Richard Simonetti
Conta Esopo (século VI a.C.),
que um homem extremamente zeloso de seus haveres, decidido a resguardar-se de
qualquer prejuízo, tomou radical providência: vendeu todos os seus haveres e
comprou vários quilos de ouro que fundiu numa única barra. Em seguida,
enterrou-a em mata cerrada.
À noite, solitário e esquivo,
contemplava, em êxtase, seu tesouro. Algo de tio Patinhas, o milionário sovina
das histórias em quadrinhos, que se deleita mergulhando num tanque cheio de
moedas.
Um dia foi seguido por amigo do
alheio.

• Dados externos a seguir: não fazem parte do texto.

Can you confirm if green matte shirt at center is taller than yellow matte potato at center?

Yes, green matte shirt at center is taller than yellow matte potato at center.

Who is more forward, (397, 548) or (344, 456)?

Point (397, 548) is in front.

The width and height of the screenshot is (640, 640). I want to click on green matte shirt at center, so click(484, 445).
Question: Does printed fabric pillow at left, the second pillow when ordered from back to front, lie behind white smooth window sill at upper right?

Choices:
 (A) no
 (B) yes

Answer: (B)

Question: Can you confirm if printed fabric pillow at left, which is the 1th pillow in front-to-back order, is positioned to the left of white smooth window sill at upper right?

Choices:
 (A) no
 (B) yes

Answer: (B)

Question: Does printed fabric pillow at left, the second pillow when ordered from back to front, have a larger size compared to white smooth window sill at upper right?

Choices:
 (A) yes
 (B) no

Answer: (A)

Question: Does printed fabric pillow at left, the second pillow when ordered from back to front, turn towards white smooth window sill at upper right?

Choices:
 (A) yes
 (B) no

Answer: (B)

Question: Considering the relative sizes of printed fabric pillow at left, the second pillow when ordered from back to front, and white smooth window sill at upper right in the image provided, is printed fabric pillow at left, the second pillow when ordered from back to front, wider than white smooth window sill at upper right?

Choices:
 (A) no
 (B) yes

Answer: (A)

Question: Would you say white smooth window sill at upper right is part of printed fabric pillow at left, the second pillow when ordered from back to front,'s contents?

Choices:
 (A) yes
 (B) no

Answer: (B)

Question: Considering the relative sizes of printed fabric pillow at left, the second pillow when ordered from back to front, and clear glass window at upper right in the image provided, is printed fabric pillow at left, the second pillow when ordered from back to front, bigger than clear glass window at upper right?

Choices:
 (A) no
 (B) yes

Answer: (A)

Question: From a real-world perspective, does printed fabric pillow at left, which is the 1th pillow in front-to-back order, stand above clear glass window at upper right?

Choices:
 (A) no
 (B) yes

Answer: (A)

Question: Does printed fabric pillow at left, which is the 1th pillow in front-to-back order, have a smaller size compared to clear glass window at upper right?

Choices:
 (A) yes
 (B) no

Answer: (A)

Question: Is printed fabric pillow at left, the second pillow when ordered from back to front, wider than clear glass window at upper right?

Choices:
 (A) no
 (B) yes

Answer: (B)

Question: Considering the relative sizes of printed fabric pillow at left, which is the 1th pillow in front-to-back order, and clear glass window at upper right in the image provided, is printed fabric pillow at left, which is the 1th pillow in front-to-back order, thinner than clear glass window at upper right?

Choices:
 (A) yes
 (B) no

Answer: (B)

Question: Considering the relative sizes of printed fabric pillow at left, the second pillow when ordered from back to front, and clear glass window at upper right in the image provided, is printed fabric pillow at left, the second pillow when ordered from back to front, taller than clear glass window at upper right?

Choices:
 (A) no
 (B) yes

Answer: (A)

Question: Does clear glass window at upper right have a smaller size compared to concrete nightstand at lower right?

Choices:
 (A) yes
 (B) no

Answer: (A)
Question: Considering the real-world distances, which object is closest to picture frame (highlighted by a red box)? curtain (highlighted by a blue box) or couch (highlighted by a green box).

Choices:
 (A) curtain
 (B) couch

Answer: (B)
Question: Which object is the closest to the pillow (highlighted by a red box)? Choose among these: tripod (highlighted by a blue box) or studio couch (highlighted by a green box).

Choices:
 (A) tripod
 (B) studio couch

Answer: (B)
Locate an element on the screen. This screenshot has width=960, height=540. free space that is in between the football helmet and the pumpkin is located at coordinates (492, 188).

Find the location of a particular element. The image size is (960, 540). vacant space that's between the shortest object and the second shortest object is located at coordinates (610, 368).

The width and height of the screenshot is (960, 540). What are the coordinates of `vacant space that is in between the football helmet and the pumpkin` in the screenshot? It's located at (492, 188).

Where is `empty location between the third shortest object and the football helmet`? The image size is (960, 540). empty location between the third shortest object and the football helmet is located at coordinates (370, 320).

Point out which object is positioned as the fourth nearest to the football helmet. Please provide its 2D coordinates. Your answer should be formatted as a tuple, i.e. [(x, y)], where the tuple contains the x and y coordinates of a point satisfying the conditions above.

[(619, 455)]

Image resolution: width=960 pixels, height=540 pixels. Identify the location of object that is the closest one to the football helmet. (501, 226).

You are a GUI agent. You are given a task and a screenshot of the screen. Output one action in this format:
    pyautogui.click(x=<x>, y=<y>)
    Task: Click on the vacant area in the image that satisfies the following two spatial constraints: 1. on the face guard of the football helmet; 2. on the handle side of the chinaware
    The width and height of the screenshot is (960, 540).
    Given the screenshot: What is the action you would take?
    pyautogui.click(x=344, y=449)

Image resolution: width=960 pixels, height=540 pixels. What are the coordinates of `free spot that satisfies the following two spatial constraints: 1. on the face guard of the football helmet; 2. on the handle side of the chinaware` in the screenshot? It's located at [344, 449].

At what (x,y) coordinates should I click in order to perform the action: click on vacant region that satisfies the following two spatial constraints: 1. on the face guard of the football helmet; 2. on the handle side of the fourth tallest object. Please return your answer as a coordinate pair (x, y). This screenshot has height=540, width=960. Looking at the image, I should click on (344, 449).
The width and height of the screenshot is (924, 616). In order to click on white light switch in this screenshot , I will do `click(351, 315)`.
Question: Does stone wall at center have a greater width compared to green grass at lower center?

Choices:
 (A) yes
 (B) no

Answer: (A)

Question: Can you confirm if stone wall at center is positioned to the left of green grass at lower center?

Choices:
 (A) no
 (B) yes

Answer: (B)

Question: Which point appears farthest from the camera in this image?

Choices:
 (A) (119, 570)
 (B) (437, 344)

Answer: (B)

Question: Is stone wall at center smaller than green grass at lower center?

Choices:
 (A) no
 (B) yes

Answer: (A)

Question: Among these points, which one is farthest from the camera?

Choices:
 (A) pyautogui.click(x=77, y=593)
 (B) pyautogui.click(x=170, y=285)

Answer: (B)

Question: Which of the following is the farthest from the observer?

Quando se afastou, após a adoração rotineira, o gatuno desenterrou o
ouro e escafedeu-se. O avarento quase enlouqueceu, tamanho o seu desespero. Um
vizinho, ao saber do fato, ponderou:
Não sei por que está
tão transtornado! Afinal, se no lugar do ouro estivesse uma pedra seria a mesma
coisa. Aquela riqueza não tinha nenhuma serventia para você…
Difícil encontrar na atualidade
pessoas dispostas a enterrar seus haveres. Raras os têm sobrando. Além disso,
seria correr risco inútil. As instituições financeiras guardam com segurança
nosso dinheiro. Até produzem rendimentos, sem surpresas desagradáveis, salvo
quando têm o mau gosto de quebrar, por incompetência ou corrupção.
Não obstante, muita gente
costuma enterrar um bem muito mais precioso, uma riqueza inestimável – a
existência. Se nos dermos ao trabalho de analisar a jornada terrestre, com suas
abençoadas possibilidades de edificação, perceberemos como é valiosa. Traz-nos
inúmeros benefícios:
O esquecimento do passado ajuda-nos a superar paixões e
fixações que precipitaram nossos fracassos.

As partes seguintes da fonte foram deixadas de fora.